Never in my most ambitious wonderings did I expect the absence of Saddam Hussein would be predicated on an American invasion and subsequent occupation. And so it was a rather jarring experience to pass through the Jordan-Iraq border for the first time in nearly two years with the wave of a middle-aged American soldier from Miami.
And what about those soldiers? I dedicate scarcely a word in my article to them. I wanted to write through the lens of Iraqis and most Iraqis keep their distance from the soldiers. Much has been written about the deadly skirmishes in Baghdad and towns across Iraq. Soldiers have fired on innocent people -- and killed them.
We met a boy of 19 years; his name was Jihad and he was recovering from surgery that removed five U.S. bullets from his abdomen. He was lucky. His friend, a neighbor, was killed when the bus they were both riding in was riddled with bullets by soldiers half-hidden in grass at the side of the road. The soldiers had not signaled for the bus to stop.
The bus carried the red Iraqi plates that mark all non-military transit vehicles. Did the soldiers not know this? Were the soldiers scared or did they have shoot-to-kill orders? Why no warning shot or wave? Questions have become part of the landscape in Iraq.
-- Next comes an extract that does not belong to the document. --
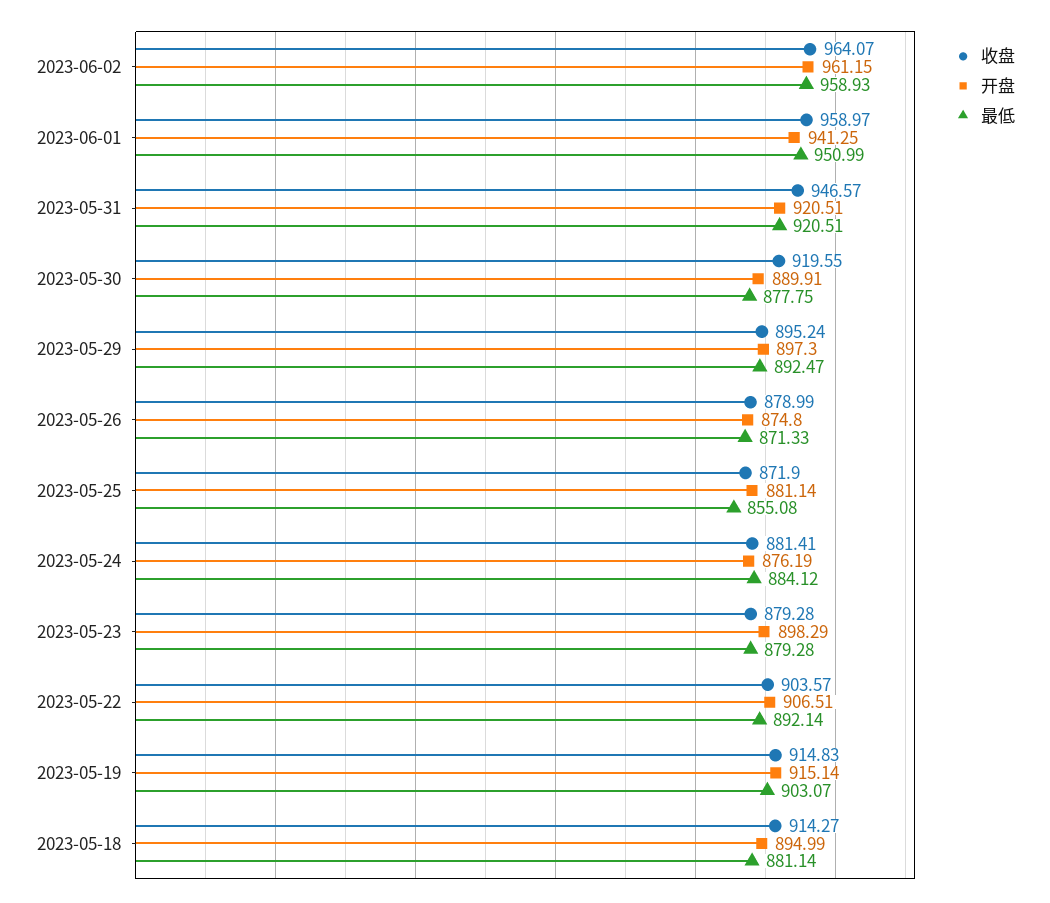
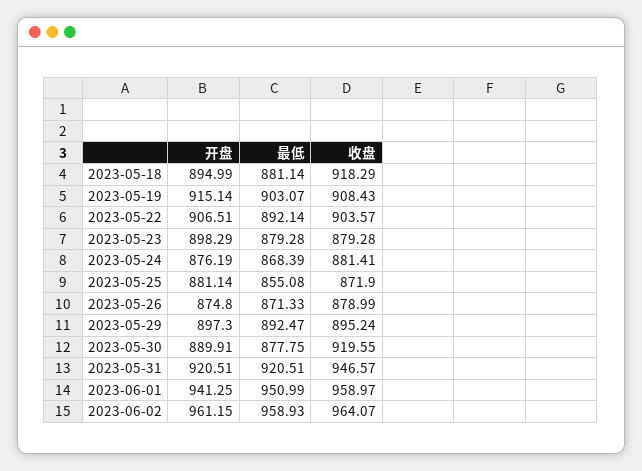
最低, 2023-05-24: 884.12 -> 868.39
收盘, 2023-05-19: 914.83 -> 908.43
收盘, 2023-05-18: 914.27 -> 918.29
But there is another face to the American military in Iraq. An aid worker I spoke with was surprised by the kindness of the soldiers she encountered, They are so polite! she exclaimed, mystified. Some Iraqi friends concurred, but with a mitigated sense of awe.
A note on our decision to stay within Baghdad city limits: The situation would not look the same from Mosul in the north or Basra in the south. We could have visited the Shia holy city of Najaf or the Kurdish stronghold Erbil. In the end, we decided to spend our short time in the country assessing the situation, as best we could, from the countrys capital, where Saddam Husseins grip on the country was centralized.
Any trips out of the city would have been brief and offered only a superficial understanding of a deeply complex situation. Like everything today, there is no single statement that holds true across local, tribal or religious boundaries.
Any sense of joy for the removal of a tyrant was delayed by the misery of a city tired from the chaos and uncertainty that followed the invasion. Friends were not looking forward; they were cemented in the present.
There may be many opportunities to make a living in the new Iraq, a close friend told me late in my trip, but you cannot live. He is doing everything he can to leave.